The Romans have a unique place in the history of gold. Their growing empire after
300 BC was gradually aided by a substantial increase in gold supplies, which ultimately
reached perhaps ten tonnes (320,000 troy oz) annually after 100 AD, not just the
highest level to that date, but one not achieved again for over one thousand years.
To the Romans, gold was not only for jewellery, which became almost commonplace,
but for coinage. The Roman empire brought the widespread use of gold coins
throughout the Western world, from the shores of the Mediterranean up through
France and Spain to Britain (which was a Roman colony from 43 AD to 410). The
evidence keeps turning up in coin hoards dug up even today across Europe. Archaeologists
found a cache of 43 gold Roman aureii in a deposit box in the City of London in
2000; the coins, now on display in the Museum of London, dated between 65 and
174 AD and would have been the equivalent of the Roman legionary soldier's pay
for nearly four years. The British
Museum in London, which has one of the world's most comprehensive collections
of gold coin, has hundreds of Roman coins from other hoards.
The significance of the Roman coins is that previously the metal had never been
abundant enough to underpin a far-reaching monetary system. Gold had been used
in coins in Lydia (western Turkey) in the 6th century BC and also in Greece under
Alexander the Great, but silver had always been more plentiful and used extensively
there. The Romans first issued silver and copper coins by 300 BC, but only struck
gold coins in times of national emergency. However, after the Emperor Augustus,
31 BC - 14 AD, gold coins bearing the emperor's head were struck regularly and
in quantity. Gold coins excavated from the ruins of Pompeii, destroyed by Vesuvius
in 79 AD, suggest that the gold coins in circulation were worth twice as much
as the combined circulation of silver and copper coins. Gold coins paid for many
of the empire's expenses, particularly the wages of its 400,000 soldiers (gold
coins stamped with a cohort's number have been found). But coin was used not just
by the emperor or his generals, but by wealthy citizens and merchants. And, as
the hoards indicate, gold coin was stored as savings. This was quite different
from its use in elaborate ornaments that were a symbol of wealth and power for
the living and the dead in earlier civilisations. Gold was money throughout the
Roman empire.
As that empire extended, so it gave the Romans control over more regions with
gold production. Their early conquest of Egypt gave them access to African gold;
in Spain after 100 AD they developed substantial mines (the same deposits
have been tapped again in the 1990s with modern technology) while, to the east,
gold mines in Rumania were one of the temptations encouraging the Emperor Trajan
to take over the country in 106 AD. The high tide of production was between 100
and 300 AD, and while annual output fluctuated considerably as rich new deposits
were worked out, it probably averaged between five and ten tonnes (160,000 - 320,000
oz). Cumulatively, this put a significant amount of gold into circulation, not
least because the Romans tried to enforce strict limits to how much gold could
be buried with the dead.

*TASK SET:*
A – According to the passage on Roman gold, how many soldiers did the empire pay wages to?
B – Repeat the section of the passage on Roman gold starting at "As that empire" and ending at "with the dead.".
C – Carry on the passage on Roman gold, picking up after its last sentence.
The listing that follows has nothing to do with the passage on Roman gold.

*DATA PROVIDED:*
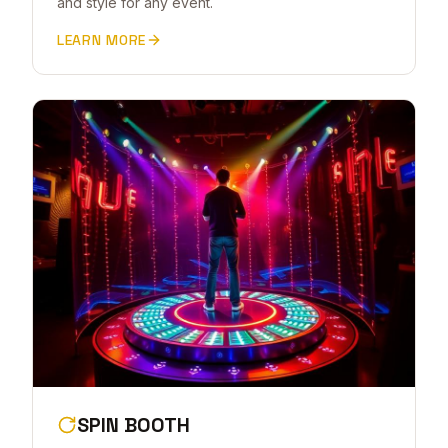
and style for any event.
LEARN MORE
SPIN BOOTH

*EXERCISE ANSWERS:*
A – 400,000 soldiers.

B –
As that empire extended, so it gave the Romans control over more regions with
gold production. Their early conquest of Egypt gave them access to African gold;
in Spain after 100 AD they developed substantial mines (the same deposits
have been tapped again in the 1990s with modern technology) while, to the east,
gold mines in Rumania were one of the temptations encouraging the Emperor Trajan
to take over the country in 106 AD. The high tide of production was between 100
and 300 AD, and while annual output fluctuated considerably as rich new deposits
were worked out, it probably averaged between five and ten tonnes (160,000 - 320,000
oz). Cumulatively, this put a significant amount of gold into circulation, not
least because the Romans tried to enforce strict limits to how much gold could
be buried with the dead.

C –
Roman writers remarked on the abundance of gold. Lucian noted the extravagance
of women. "On their wrists and arms gold snakes which ought to be real live
ones" he wrote "the gold goes right down to their feet and there are
bangles around their ankles." Petronius reports on a woman named Fortunata
who had a hairnet of pure gold wire and claimed she had 6½ pounds (Roman)
of gold ornaments - 2.1 kilos (67.5 troy oz). And a fresco of the first century
AD from Pompeii shows a woman wearing more jewellery than clothes. The ruins of
Pompeii have provided the best examples of Roman goldsmiths' work, which can now
be seen in Museo Archeologico Nazionale di Napoli.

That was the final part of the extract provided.